I recently watched a Ted Talk by Light Watkins (worth a watch – see here) in which he says that meditation has a huge image problem, and I’m inclined to agree. He primarily speaks of people’s beliefs around why they can’t meditate and the myths that need to be busted (that’s another blog!).
But over the new year, whilst taking part in a five-day meditation retreat, I began to realise that I was also perhaps a little guilty of painting meditation as something less than it really is…
Usually when speaking about the potential benefits of meditation, I simply reel off a list – reduce anxiety, calm the mind, aid sleeplessness – it’s not to say that these aren’t important and fantastic benefits of meditation, they definitely are; but I believe that this can somehow miss the point.
It’s when these types of conditions improve that we open the door up to a whole new way of being. By improving the mind in these ways, the energy previously used up on anxious thought, rumination and irrelevant likes or dislikes is now free to sweep through our bodies and minds and unleash the passion, creativity and joy that has sometimes been hiding on us. As Light Watkins says in his talk, it’s often in the most subtle of ways that we first see these changes, but in having more mental and emotional capacity we tend to experience our lives in a much more full and positive way. It’s not about being happy all the time, but we can respond much more effectively and creatively to the ups and the downs that we encounter in our lives.

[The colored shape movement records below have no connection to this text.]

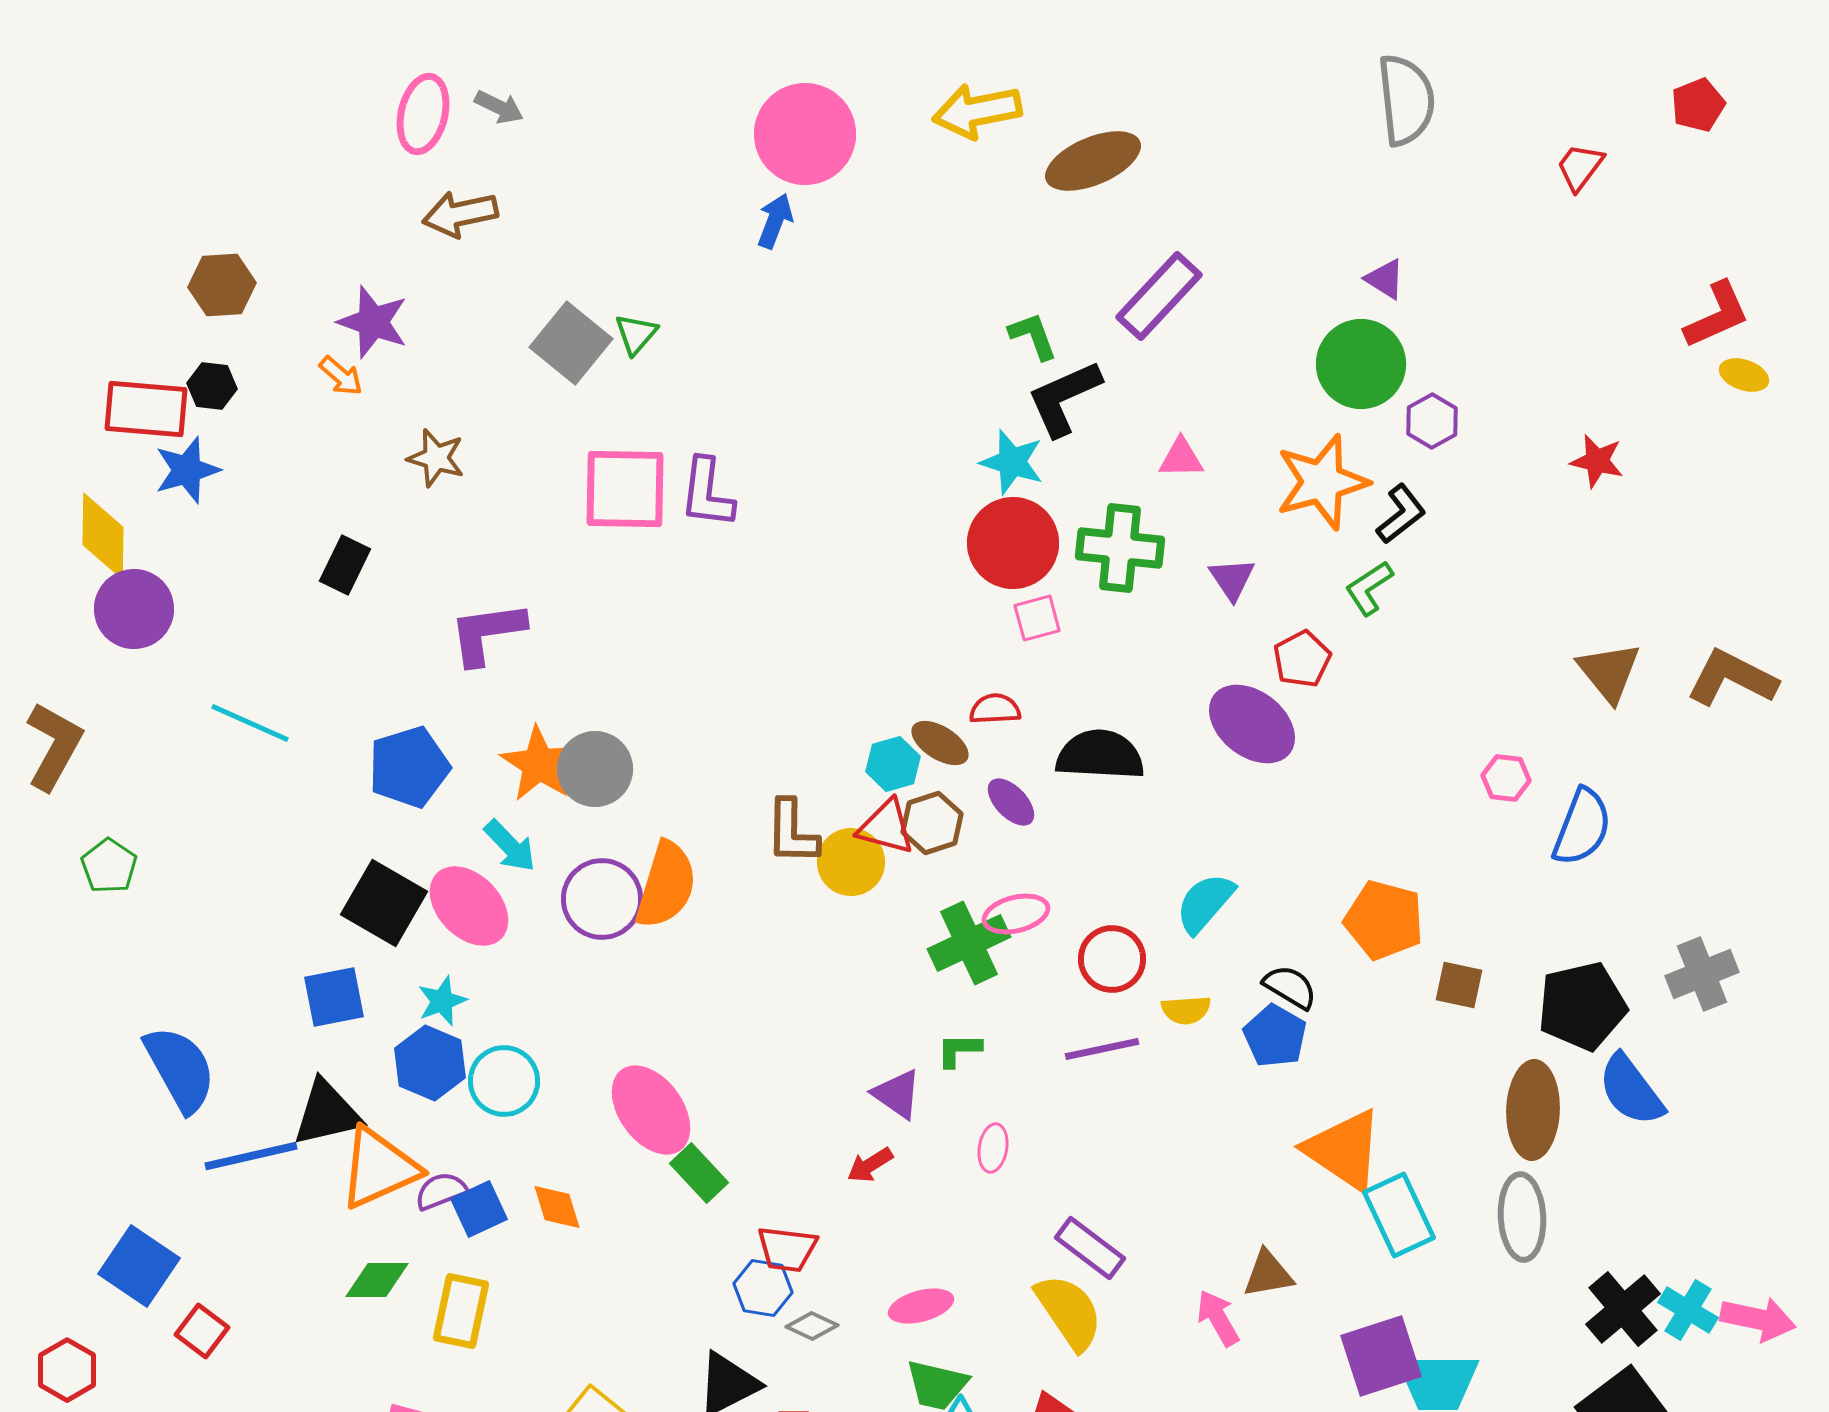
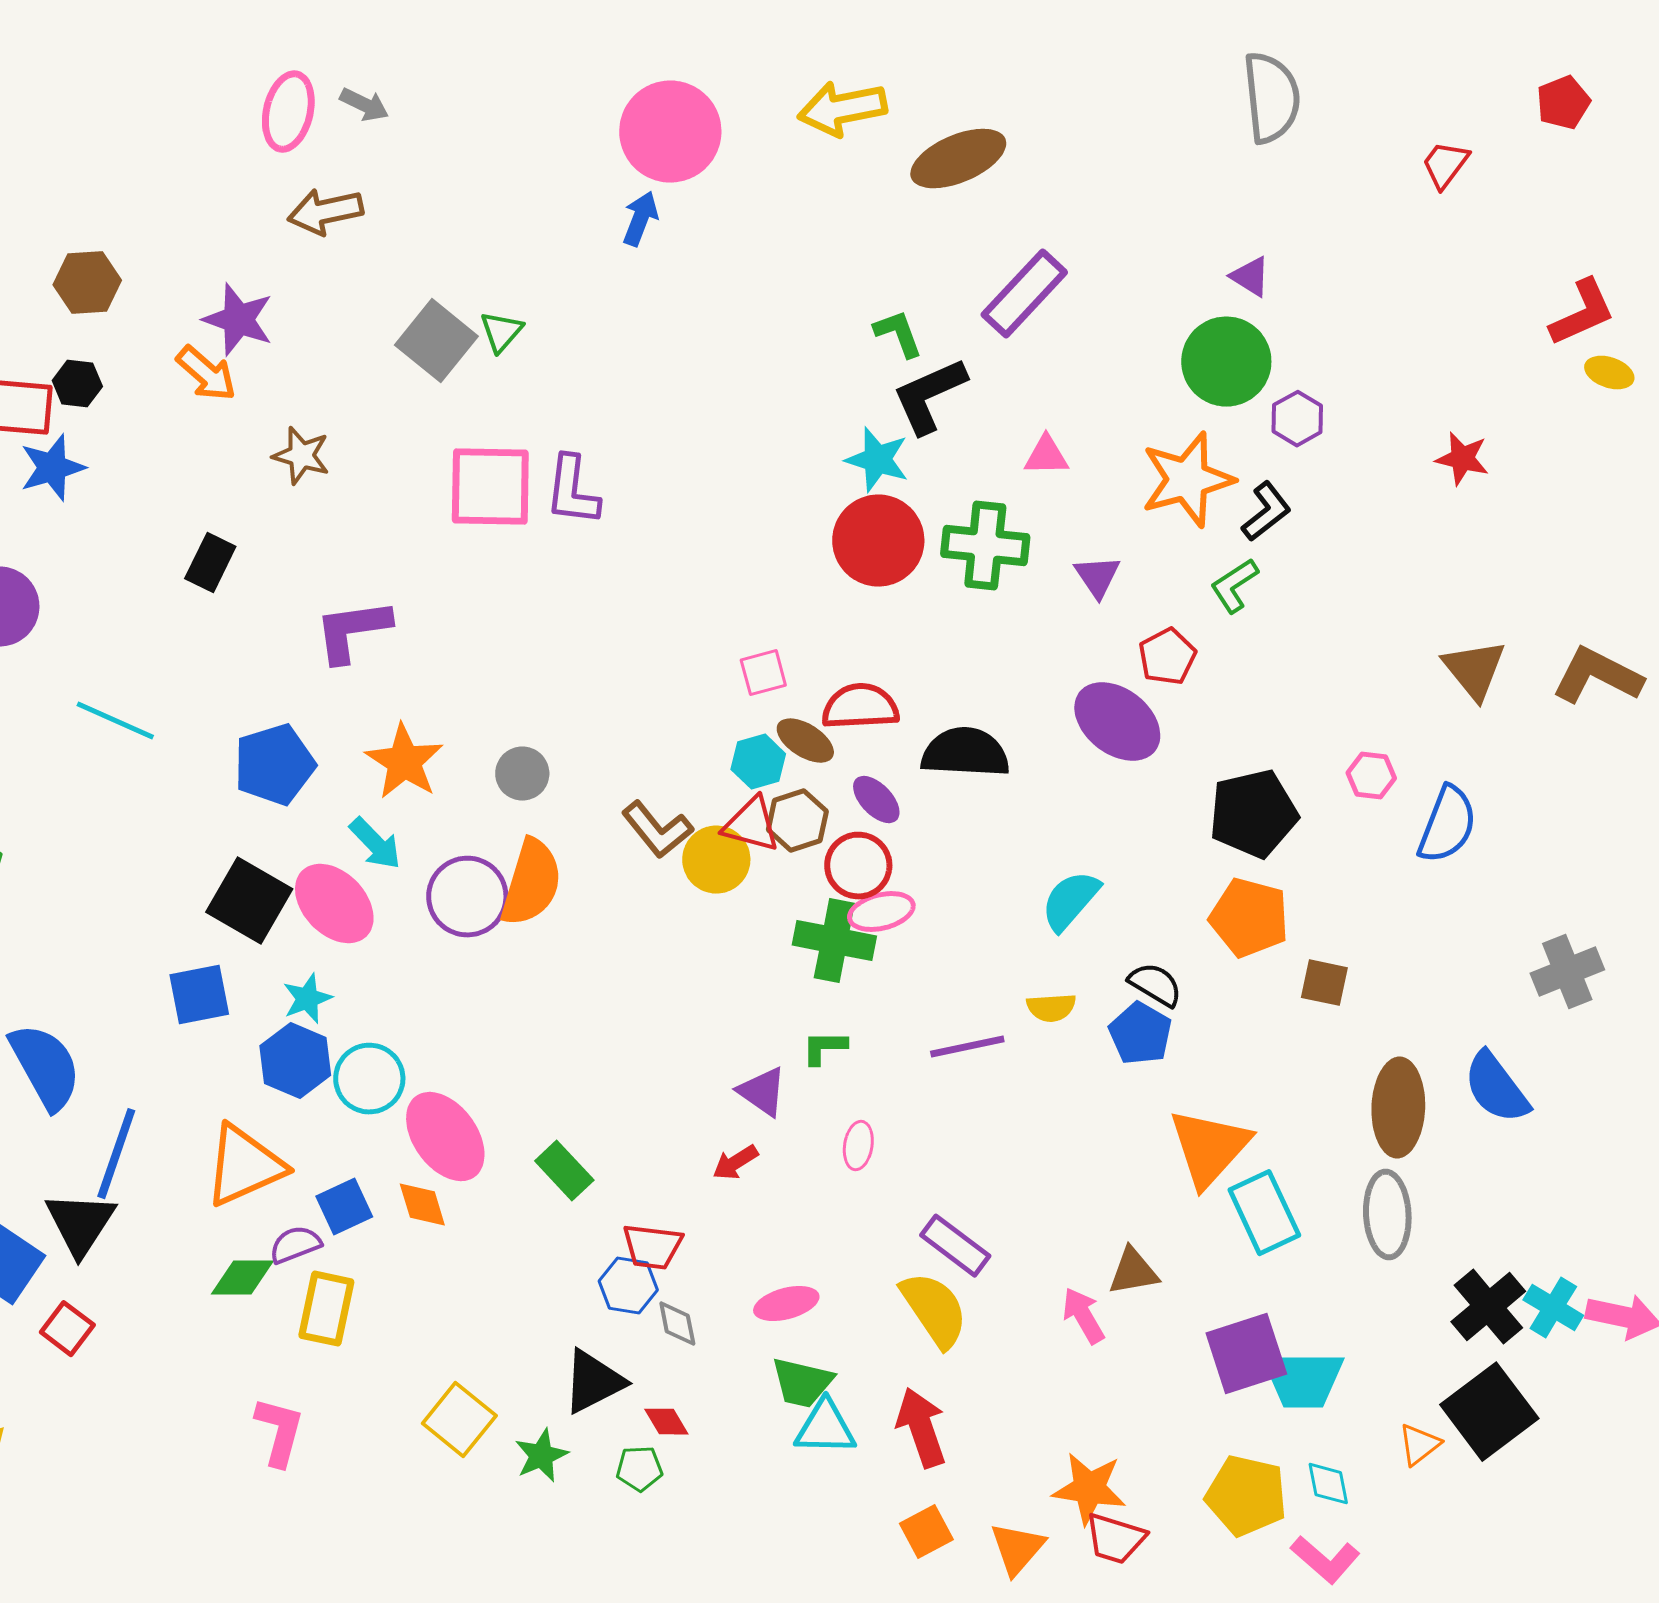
orange arrow: (341, 376) -> (206, 374), size x1.4
pink square: (1037, 618) -> (763, 673), moved
red semicircle: (995, 709) -> (860, 707), size x1.5
gray circle: (595, 769) -> (522, 774), moved, size x0.7
brown L-shape: (792, 832) -> (657, 830), turned -40
green cross: (969, 943) -> (834, 941), turned 36
red circle: (1112, 959) -> (858, 866), moved
black pentagon: (1582, 1006) -> (1253, 814), moved
pink ellipse: (651, 1110) -> (445, 1137), moved
black triangle: (327, 1113) -> (80, 1224), moved, turned -44
orange triangle: (1344, 1150) -> (1209, 1148), turned 38
blue line: (251, 1156) -> (116, 1154), turned -58
purple semicircle: (441, 1191) -> (295, 1245), moved
gray diamond: (812, 1326) -> (677, 1324), turned 54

I myself have used meditation very much as a management tool over the last twelve months, following the death of my mom. As anyone who has lost someone close to them knows, it permeates every area of your life. There is the obvious initial emotional turmoil, but as Sheryl Sandberg says in Option B (again – highly recommend this book) a loss impacts your self-confidence, your work capacity, hope for the future, physical health… and more. Losing my mom has tested my emotional capacities the most and again and again I’ve turned to meditation to help me to ‘manage’ some of those difficult emotions – to find a way to sit with the feelings and to notice where I’m holding them in my body.
For that I am grateful and I count myself lucky to have access to teachers, books and talks where people share their insights and wisdom on life, living and dying.
But over new year I was slowly shown once again the potential that the mind has when it is gently and consistently attended to, as we do when in meditation. The space created allowed me not only to hold my own range of (mostly difficult) emotions but also to see the glimmers of light at the end of the proverbial tunnel. Despite the sorrow at the end of the first full year without her, I was inspired to make new connections with friends and to find new and usually ridiculous things to laugh at. The pleasure in a simple cup of tea was revealed! Since then as I’ve continued with my practice I have found new ways to connect with the spirit of my mom and the memories that i thought I had lost have resurfaced. I realise that life may be different, but not over, and not without an ongoing connection to my mom.
It’s taken over a year to come to that feeling. Although I still feel huge sadness, this opening up to new possibilities and new ways of being has been incredibly special, and a big reminder that meditation can open up the mind and heart in ways that are difficult to describe, but exciting and rewarding to experience.
In Buddhism they speak of moving from the ‘reactive mind’ to the ‘creative mind’ – a mind that is adaptable, peaceful and one that can help us get to where we want to be, with greater ease. For me, meditation is one of the paths that can help us find our way to this expanded state.